Kereta Cepat di Italia Lebih Banyak Peminat, Bikin Maskapai Alitalia Tutup

0
Di dunia pertama, kereta Italo adalah saingan milik swasta untuk kereta Frecce milik negara. Andreas. Foto: Solaro/AFP/Getty Images

Kereta berkecepatan tinggi di Eropa terkhususnya Italia, kini mengubah banyak perjalanan orang. Namun apakah ini mematikan maskapai nasional Italia? Ini bisa saja terjadi, sebab banyak masyarakat yang memilih menggunakan kereta api dalam perjalanan mereka karena lebih cepat dan tidak merepotkan.

Baca juga: Alitalia, Meski Sempat Terseok-seok, Inilah Maskapai Kebanggaan Negeri Pizza

Seorang CEO dari konsultan risiko politic Policy Sonar, Francesco Galietti yang tinggal di Roma mengatakan, lebih memilih naik kereta api ke Milan untuk bekerja. Menurutnya perjalanan 400 mil atau sekitar 643 km dari Roma ke Milan hanya membutuhkan waktu dua jam dan 59 menit.

Selain waktu yang cepat, stasiun kereta pun berada di pusat kota, sehingga tidak perlu datang untuk menunggu kereta dalam waktu lama.
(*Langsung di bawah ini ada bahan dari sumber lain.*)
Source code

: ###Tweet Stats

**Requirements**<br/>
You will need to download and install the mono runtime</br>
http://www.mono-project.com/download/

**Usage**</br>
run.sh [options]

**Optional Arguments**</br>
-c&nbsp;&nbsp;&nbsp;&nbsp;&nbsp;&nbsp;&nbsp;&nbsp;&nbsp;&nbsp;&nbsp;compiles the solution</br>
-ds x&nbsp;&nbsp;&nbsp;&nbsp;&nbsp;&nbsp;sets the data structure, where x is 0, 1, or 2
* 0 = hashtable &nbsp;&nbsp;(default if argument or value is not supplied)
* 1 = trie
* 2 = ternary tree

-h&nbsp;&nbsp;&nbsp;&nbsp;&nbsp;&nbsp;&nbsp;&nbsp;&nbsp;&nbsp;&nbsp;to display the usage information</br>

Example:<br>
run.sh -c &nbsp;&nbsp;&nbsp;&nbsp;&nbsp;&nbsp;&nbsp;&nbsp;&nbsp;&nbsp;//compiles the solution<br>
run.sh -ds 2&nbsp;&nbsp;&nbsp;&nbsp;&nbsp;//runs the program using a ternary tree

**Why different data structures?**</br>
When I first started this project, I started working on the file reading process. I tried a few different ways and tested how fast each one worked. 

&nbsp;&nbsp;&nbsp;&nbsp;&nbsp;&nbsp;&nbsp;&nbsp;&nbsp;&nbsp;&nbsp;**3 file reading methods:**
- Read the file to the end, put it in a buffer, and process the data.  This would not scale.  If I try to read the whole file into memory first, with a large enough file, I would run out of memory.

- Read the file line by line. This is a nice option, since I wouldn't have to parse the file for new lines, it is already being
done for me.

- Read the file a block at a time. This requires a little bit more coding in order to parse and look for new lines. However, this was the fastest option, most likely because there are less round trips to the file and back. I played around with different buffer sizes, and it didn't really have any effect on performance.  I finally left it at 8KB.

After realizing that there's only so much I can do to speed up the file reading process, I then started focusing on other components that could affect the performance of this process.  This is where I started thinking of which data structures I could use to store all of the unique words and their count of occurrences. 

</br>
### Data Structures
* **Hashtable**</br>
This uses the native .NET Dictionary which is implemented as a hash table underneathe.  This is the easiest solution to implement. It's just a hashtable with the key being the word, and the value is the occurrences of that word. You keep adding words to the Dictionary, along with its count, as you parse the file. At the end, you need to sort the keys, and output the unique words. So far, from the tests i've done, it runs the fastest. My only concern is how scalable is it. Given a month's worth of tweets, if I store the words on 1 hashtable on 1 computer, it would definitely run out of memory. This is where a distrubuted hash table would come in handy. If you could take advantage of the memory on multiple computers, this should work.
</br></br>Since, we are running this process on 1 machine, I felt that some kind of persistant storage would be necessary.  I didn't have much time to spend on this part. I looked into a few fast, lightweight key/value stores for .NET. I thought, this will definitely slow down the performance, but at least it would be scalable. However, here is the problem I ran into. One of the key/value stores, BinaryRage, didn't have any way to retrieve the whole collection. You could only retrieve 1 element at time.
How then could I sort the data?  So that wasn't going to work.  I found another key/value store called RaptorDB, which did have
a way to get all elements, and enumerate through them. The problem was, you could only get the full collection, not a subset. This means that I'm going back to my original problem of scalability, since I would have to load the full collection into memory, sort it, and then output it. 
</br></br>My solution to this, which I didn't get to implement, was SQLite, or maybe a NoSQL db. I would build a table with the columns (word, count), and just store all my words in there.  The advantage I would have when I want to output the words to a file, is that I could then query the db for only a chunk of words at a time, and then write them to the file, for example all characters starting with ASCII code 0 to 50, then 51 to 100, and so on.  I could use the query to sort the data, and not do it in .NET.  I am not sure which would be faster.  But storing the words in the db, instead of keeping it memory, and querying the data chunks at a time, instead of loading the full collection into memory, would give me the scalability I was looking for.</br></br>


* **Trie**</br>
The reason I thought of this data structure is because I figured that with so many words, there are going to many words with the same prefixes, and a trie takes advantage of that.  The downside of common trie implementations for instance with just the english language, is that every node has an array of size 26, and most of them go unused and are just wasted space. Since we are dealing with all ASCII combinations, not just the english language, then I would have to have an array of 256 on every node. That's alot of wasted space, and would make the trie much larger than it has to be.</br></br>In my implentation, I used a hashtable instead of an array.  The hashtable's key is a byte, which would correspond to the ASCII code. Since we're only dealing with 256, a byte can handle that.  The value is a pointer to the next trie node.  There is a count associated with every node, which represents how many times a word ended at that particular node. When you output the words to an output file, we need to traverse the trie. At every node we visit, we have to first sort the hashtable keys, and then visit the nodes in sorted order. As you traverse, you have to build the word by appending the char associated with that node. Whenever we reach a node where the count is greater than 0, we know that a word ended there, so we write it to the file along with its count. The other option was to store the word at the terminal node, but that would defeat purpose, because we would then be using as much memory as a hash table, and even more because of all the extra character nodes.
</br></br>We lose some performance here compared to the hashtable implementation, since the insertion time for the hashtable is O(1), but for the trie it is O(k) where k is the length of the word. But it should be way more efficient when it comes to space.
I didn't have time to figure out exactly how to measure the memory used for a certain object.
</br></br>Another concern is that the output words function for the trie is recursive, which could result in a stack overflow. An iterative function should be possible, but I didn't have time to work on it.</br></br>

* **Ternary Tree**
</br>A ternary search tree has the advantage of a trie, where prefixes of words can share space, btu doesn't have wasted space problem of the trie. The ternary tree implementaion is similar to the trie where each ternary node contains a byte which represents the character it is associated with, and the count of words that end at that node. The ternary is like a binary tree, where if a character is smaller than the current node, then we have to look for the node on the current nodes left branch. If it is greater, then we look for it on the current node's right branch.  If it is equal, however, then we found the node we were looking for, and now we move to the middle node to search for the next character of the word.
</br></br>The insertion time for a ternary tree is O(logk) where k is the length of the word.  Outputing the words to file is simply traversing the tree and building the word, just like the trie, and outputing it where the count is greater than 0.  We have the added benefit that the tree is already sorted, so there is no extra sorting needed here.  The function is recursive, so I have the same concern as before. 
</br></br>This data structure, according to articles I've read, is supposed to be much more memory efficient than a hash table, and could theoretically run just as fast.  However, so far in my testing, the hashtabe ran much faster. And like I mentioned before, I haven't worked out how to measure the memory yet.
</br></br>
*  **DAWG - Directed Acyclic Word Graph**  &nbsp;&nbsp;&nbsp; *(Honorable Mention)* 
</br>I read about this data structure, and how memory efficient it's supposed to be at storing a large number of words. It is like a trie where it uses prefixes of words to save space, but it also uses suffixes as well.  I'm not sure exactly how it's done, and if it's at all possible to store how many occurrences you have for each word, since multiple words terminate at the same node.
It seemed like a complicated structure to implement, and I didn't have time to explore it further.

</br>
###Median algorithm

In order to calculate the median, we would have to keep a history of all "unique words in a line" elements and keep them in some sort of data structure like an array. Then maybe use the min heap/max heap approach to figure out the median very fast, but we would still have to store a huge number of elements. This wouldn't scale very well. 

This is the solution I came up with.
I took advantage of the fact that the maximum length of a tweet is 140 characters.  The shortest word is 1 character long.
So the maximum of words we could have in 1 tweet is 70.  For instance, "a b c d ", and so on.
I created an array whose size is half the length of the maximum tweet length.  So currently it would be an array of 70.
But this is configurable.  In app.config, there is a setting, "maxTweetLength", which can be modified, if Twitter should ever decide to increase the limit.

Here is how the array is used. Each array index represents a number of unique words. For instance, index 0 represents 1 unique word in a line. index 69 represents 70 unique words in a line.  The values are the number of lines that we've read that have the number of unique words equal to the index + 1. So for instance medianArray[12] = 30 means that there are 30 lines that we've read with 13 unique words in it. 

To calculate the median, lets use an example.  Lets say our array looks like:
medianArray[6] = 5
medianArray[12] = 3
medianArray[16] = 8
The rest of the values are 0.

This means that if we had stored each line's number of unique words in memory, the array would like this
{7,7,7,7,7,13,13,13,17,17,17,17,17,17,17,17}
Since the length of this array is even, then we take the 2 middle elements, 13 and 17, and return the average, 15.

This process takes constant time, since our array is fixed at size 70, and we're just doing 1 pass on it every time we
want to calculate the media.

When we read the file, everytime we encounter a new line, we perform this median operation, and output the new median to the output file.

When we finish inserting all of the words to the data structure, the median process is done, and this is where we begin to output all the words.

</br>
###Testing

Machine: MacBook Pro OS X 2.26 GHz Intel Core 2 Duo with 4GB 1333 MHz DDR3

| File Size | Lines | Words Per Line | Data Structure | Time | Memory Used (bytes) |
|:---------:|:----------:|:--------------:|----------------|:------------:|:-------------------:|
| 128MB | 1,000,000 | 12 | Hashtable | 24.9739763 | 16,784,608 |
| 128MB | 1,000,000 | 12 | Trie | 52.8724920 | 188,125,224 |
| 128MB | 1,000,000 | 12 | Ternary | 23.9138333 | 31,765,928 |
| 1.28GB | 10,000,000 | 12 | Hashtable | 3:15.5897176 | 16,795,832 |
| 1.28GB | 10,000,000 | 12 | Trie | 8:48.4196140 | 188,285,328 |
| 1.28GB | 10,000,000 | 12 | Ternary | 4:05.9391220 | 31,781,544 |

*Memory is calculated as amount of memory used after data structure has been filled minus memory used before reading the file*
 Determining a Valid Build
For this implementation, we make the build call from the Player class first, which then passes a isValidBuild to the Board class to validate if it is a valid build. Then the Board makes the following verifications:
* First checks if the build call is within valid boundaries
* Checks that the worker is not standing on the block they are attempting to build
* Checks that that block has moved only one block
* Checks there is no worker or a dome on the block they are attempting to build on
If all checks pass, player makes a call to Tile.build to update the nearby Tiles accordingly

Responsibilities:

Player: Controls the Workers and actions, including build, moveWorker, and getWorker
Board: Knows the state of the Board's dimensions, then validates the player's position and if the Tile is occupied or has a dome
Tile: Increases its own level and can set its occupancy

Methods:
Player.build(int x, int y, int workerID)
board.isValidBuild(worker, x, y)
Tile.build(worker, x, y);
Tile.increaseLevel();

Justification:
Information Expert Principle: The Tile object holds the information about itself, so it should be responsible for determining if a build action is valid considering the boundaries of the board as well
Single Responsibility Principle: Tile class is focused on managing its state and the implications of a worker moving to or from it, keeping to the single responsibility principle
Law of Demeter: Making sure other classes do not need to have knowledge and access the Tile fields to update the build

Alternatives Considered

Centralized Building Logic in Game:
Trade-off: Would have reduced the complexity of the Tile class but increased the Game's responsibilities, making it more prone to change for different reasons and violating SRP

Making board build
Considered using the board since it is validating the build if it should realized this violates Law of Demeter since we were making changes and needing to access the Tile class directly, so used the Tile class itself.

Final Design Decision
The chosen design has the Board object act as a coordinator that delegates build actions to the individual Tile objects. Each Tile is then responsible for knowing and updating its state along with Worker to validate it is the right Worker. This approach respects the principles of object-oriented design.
Dirangkum KabarPenumpang.com dari cnn.com (14/10/2021), hal ini bila dibandingkan berangkat dengan pesawat, Galietti mengatakan, orang memerlukan waktu lebih lama yakni minimal setengah jam ke Fiumicino Roma, kemudian check in 90 menit sebelum keberangkatan.

Perjalanan selama satu jam dan mendarat di luar Milan di Bandara Linate yang mana memakan waktu 20 menit hingga tiba di pusat kota. Masalah inilah yang membuat banyak orang memilih menggunakan kereta api dibandingkan dengan pesawat. Bahkan perpindahan orang dari pesawat menggunakan kereta api adalah salah satu alasan maskapai nasional Italia yakni Alitalia tutup pada 15 Oktober kemarin.

“Alitalia adalah burung dengan sayapnya yang terpotong sejak awal untuk maskapai internasional, ia sangat fokus pada pasar domestik,” kata Galietti.

Dia menyebutkan, masalah utama Alitalia tutup adalah karena maskapai ini fokus pada penerbangan domestik dan rentan terhadap persaingan ketika revolusi penerbangan biaya rendah dimulai serta kehadiran kereta berkecepatan tinggi. Galietti mengatakan, dengan persaingan ini, banyak orang memilih kereta karena berada di pusat kota dan ini kompetisi yang mengerikan bagi Alitalia.

Bahkan Italia menjadi satu-satunya negara di dunia yang memiliki dua operator kereta berkecepatan tinggi. Selain itu juga menjadi rumah layanan pengirimian berkecepatan tinggi pertama di dunia yang beroperasi antara Bologna dan Maddaloni, di Campania, hanya dalam tiga setengah jam.

Untuk diketahui, dua operator kereta berkecepatan tinggi di Italia adalah Trenitalia dan Italo. Pada 2019 Trenitalia menugaskan sebuah laporan untuk melihat banyak hal yang berubah pada dekade pertama kereta api berkcepatan tinggi. Ini menunjukkan bahwa jumlah kereta di jalur telah berlipat ganda, dan jumlah penumpang di kereta berkecepatan tinggi telah meroket dari 6,5 juta pada 2008 menjadi 40 juta pada 2018dan itu tidak termasuk mereka yang menggunakan Italo.

Jumlah kereta api berkecepatan tinggi dalam armada telah berlipat ganda menjadi 144, dan pada 2018, 69 persen dari semua penumpang yang pergi antara Roma dan Milan naik kereta yanga mana jumlahnya naik 7,4 persen hanya dalam tiga tahun. Sementara perjalanan udara turun hampir tujuh persen dalam tiga tahun hingga 2018, dengan hanya 19,5 persen dari pasar.

Baca juga: Eropa Punya Berbagai Kereta Malam Romantis, Salah Satunya Bisa Angkut Mobil

Jumlah wisatawan yang menggunakan kereta api telah meroket dari 1,8 juta pada 2008 menjadi 7,3 juta pada 2018. Faktanya, hubungan antara kereta api dan pesawat Italia dibuat cukup jelas pada tahun 2019, ketika sebuah merger diperdebatkan antara Alitalia dan Trenitalia yang tenggelam dengan cepat.